• Required action: When you reach the line containing "Practical Information" in the records below, start copying exactly, and stop once you have copied the line containing "Other share classes".

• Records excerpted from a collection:
+++++

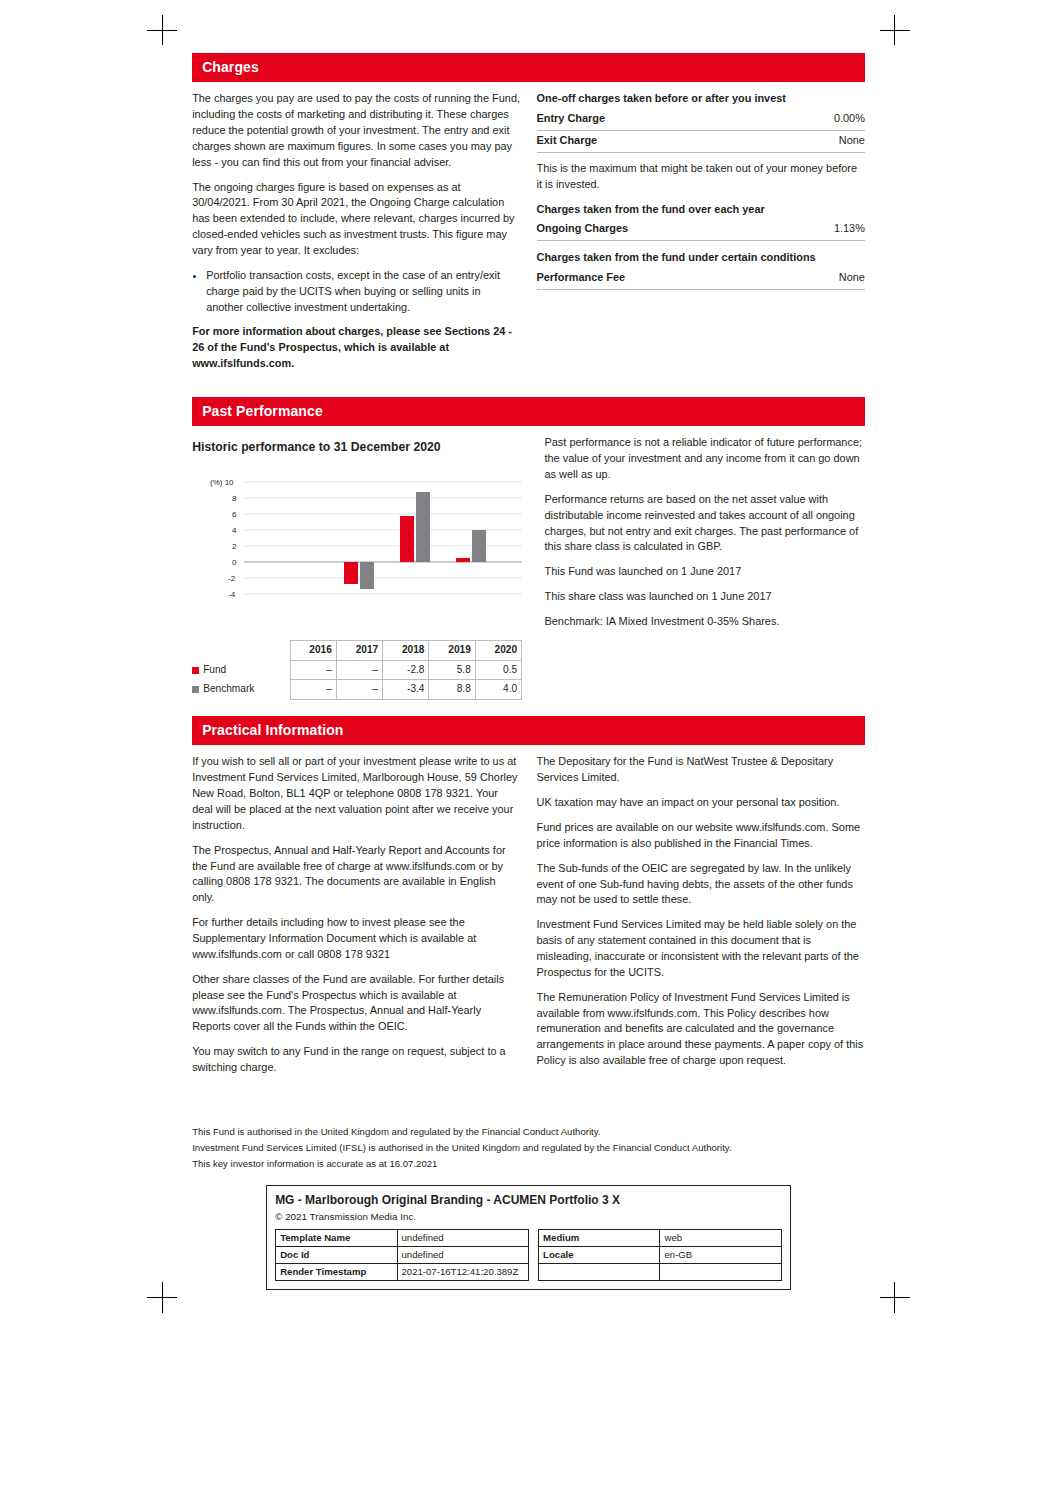Charges
The charges you pay are used to pay the costs of running the Fund, including the costs of marketing and distributing it. These charges reduce the potential growth of your investment. The entry and exit charges shown are maximum figures. In some cases you may pay less - you can find this out from your financial adviser.
The ongoing charges figure is based on expenses as at 30/04/2021. From 30 April 2021, the Ongoing Charge calculation has been extended to include, where relevant, charges incurred by closed-ended vehicles such as investment trusts. This figure may vary from year to year. It excludes:
Portfolio transaction costs, except in the case of an entry/exit charge paid by the UCITS when buying or selling units in another collective investment undertaking.
For more information about charges, please see Sections 24 - 26 of the Fund's Prospectus, which is available at www.ifslfunds.com.
One-off charges taken before or after you invest
Entry Charge 0.00%
Exit Charge None
This is the maximum that might be taken out of your money before it is invested.
Charges taken from the fund over each year
Ongoing Charges 1.13%
Charges taken from the fund under certain conditions
Performance Fee None
Past Performance
Historic performance to 31 December 2020
(%) 10 8 6 4 2 0 -2 -4
| | 2016 | 2017 | 2018 | 2019 | 2020 |
| --- | --- | --- | --- | --- | --- |
| Fund | – | – | -2.8 | 5.8 | 0.5 |
| Benchmark | – | – | -3.4 | 8.8 | 4.0 |
Past performance is not a reliable indicator of future performance; the value of your investment and any income from it can go down as well as up.
Performance returns are based on the net asset value with distributable income reinvested and takes account of all ongoing charges, but not entry and exit charges. The past performance of this share class is calculated in GBP.
This Fund was launched on 1 June 2017
This share class was launched on 1 June 2017
Benchmark: IA Mixed Investment 0-35% Shares.
Practical Information
If you wish to sell all or part of your investment please write to us at Investment Fund Services Limited, Marlborough House, 59 Chorley New Road, Bolton, BL1 4QP or telephone 0808 178 9321. Your deal will be placed at the next valuation point after we receive your instruction.
The Prospectus, Annual and Half-Yearly Report and Accounts for the Fund are available free of charge at www.ifslfunds.com or by calling 0808 178 9321. The documents are available in English only.
For further details including how to invest please see the Supplementary Information Document which is available at www.ifslfunds.com or call 0808 178 9321
Other share classes of the Fund are available. For further details please see the Fund's Prospectus which is available at www.ifslfunds.com. The Prospectus, Annual and Half-Yearly Reports cover all the Funds within the OEIC.
You may switch to any Fund in the range on request, subject to a switching charge.
The Depositary for the Fund is NatWest Trustee & Depositary Services Limited.
UK taxation may have an impact on your personal tax position.
Fund prices are available on our website www.ifslfunds.com. Some price information is also published in the Financial Times.
The Sub-funds of the OEIC are segregated by law. In the unlikely event of one Sub-fund having debts, the assets of the other funds may not be used to settle these.
Investment Fund Services Limited may be held liable solely on the basis of any statement contained in this document that is misleading, inaccurate or inconsistent with the relevant parts of the Prospectus for the UCITS.
The Remuneration Policy of Investment Fund Services Limited is available from www.ifslfunds.com. This Policy describes how remuneration and benefits are calculated and the governance arrangements in place around these payments. A paper copy of this Policy is also available free of charge upon request.
This Fund is authorised in the United Kingdom and regulated by the Financial Conduct Authority.
Investment Fund Services Limited (IFSL) is authorised in the United Kingdom and regulated by the Financial Conduct Authority.
This key investor information is accurate as at 16.07.2021
MG - Marlborough Original Branding - ACUMEN Portfolio 3 X
© 2021 Transmission Media Inc.
| Template Name | undefined | | Medium | web |
| Doc Id | undefined | | Locale | en-GB |
| Render Timestamp | 2021-07-16T12:41:20.389Z | | | |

+++++

• Task output:
Practical Information
If you wish to sell all or part of your investment please write to us at Investment Fund Services Limited, Marlborough House, 59 Chorley New Road, Bolton, BL1 4QP or telephone 0808 178 9321. Your deal will be placed at the next valuation point after we receive your instruction.
The Prospectus, Annual and Half-Yearly Report and Accounts for the Fund are available free of charge at www.ifslfunds.com or by calling 0808 178 9321. The documents are available in English only.
For further details including how to invest please see the Supplementary Information Document which is available at www.ifslfunds.com or call 0808 178 9321
Other share classes of the Fund are available. For further details please see the Fund's Prospectus which is available at www.ifslfunds.com. The Prospectus, Annual and Half-Yearly Reports cover all the Funds within the OEIC.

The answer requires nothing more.